The famine was caused by a succession of poor harvests, culminating in a period of near-total harvest failures between 1695 and 1700. Climactic factors were likely to blame, since the 1690s was one of the coldest, wettest decades Europe had known, representing a particular nadir of the ‘little ice age’. Scotland, with its northerly latitude and heavy reliance on more-or-less subsistence agriculture, was especially vulnerable. Widespread scarcity followed, although not uniformly: highland and upland areas seem to have been very badly affected by dearth, as was the lowland northeast, but much of central and southern Scotland, while certainly experiencing shortages, likely did not tip into full-scale famine. Local experiences varied, therefore, but this was still a disaster on a national scale.
Horrific suffering – through starvation, but also thanks to the weakening effects of malnutrition – was the inevitable result.The nightmarish impact was most memorably summed by the geographer Sir Robert Sibbald in 1699:
The Bad Seasons these several Years bypast, hath made so much Scarcity and so great a Dearth, that forWant, some Die by theWay-side, some drop down in the Streets, the poor sucking Babes are Starving for want of Milk, which the empty Breasts of their Mothers cannot furnish them: Every one may see Death in the Face of the Poor, that abound every where; the Thinness of theirVisage, their Ghostly Looks, their Feebleness, their Agues and their Fluxes, threaten them with sudden Death.
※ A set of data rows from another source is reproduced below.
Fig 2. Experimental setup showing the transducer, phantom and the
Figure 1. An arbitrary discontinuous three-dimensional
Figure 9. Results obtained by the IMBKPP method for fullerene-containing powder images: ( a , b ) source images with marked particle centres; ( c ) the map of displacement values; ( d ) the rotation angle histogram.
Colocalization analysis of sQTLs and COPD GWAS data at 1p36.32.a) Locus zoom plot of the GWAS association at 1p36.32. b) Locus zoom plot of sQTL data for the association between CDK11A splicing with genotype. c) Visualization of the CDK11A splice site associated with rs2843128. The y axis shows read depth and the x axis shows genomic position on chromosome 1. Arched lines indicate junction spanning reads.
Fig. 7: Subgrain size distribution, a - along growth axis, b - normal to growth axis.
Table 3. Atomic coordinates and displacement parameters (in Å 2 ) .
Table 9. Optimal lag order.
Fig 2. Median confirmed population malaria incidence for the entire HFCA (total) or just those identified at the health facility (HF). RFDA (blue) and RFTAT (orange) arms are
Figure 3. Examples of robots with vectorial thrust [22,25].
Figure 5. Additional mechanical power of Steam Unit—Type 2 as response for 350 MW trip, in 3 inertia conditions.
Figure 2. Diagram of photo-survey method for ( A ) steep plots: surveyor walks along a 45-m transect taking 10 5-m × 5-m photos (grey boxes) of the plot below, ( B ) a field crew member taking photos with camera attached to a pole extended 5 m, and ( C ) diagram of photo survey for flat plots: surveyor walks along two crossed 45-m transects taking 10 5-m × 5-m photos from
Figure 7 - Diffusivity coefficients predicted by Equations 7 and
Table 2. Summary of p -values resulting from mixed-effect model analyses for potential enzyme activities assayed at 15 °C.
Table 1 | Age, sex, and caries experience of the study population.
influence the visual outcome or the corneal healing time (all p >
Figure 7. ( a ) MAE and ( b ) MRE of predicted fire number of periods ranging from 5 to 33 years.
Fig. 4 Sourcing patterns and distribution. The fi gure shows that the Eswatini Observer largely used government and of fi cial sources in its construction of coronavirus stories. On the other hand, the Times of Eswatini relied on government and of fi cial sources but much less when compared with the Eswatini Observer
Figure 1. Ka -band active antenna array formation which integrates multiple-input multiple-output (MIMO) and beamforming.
Alongside the sickness and death described by Sibbald, the famine caused an uptick in emigration as people sought relief overseas. Some individuals likely ended up in England, and others may have sailed to America or Europe, but the most significant emigrate destination was Ulster, which absorbed perhaps as many as 50,000 Scots during the 1690s. Between starvation and emigration, the famine, it has been estimated, caused Scotland to lose between ten and fifteen per cent of its population – a devastating loss from which it would take decades to recover.
The seriousness of the famine’s consequences can be explained, in part, by the weakness of the official response.The government of William II was not completely idle, and on several occasions it attempted to relieve suffering by importing grain from overseas. But there was no systematic effort to provide large-scale support, and provision was instead left largely to Scotland’s pre-existing poor-relief system. This was based around voluntary alms-giving at the parish level, and it had hitherto proved a reasonably effective means of tackling day-to-day poverty. It was, however, completely overwhelmed by the sheer scale of the crisis, and moreover it had never been designed to handle the high levels of mobility among the destitute that accompanied the famine. With government backing, some parishes responded to the squeeze by imposing local taxes to top-up their poor-relief coffers, but even this was woefully insufficient. In fact, no adequate means of providing for the poor and starving was ever developed.
This woeful failure of governance contributed towards the collapse of William II’s reputation in Scotland. A king who, in 1689, had been held up as a liberator, rescuing Scotland from the despotism of James VII, was by the time he died in 1702 widely seen as little less than an enemy of Scotland and Scottish interests. There were many reasons for this, but resentment over the famine response was certainly among them. The king thus paid a heavy price for his inability to shield Scots from the effects of their last nationwide famine.